(EXTRACTED ENTRIES begins)

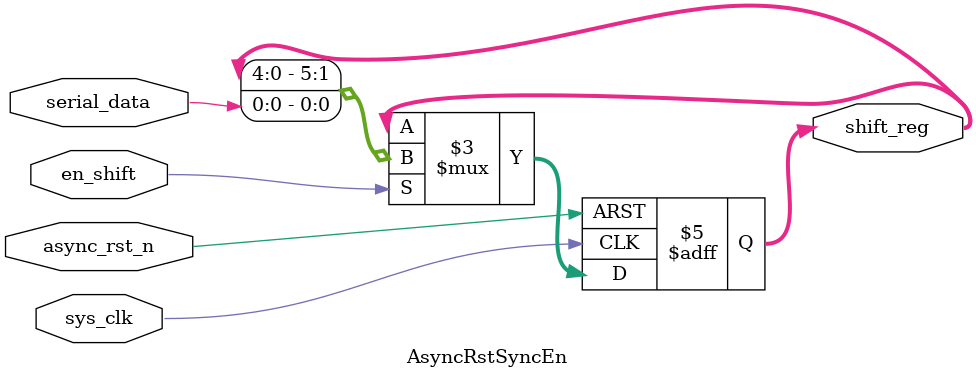
<source format=sv>
module AsyncRstSyncEn #(parameter W=6) (
    input sys_clk, async_rst_n, en_shift,
    input serial_data,
    output reg [W-1:0] shift_reg
);
always @(posedge sys_clk or negedge async_rst_n) begin
    if (!async_rst_n) shift_reg <= 0;
    else if (en_shift) shift_reg <= {shift_reg[W-2:0], serial_data};
end
endmodule

</source>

(EXTRACTED ENTRIES ends)

- TASK REQUIREMENTS
The entries above should be retyped exactly, minus any pictures.

- REPLY TO THE EXERCISE
<source format=sv>
module AsyncRstSyncEn #(parameter W=6) (
    input sys_clk, async_rst_n, en_shift,
    input serial_data,
    output reg [W-1:0] shift_reg
);
always @(posedge sys_clk or negedge async_rst_n) begin
    if (!async_rst_n) shift_reg <= 0;
    else if (en_shift) shift_reg <= {shift_reg[W-2:0], serial_data};
end
endmodule

</source>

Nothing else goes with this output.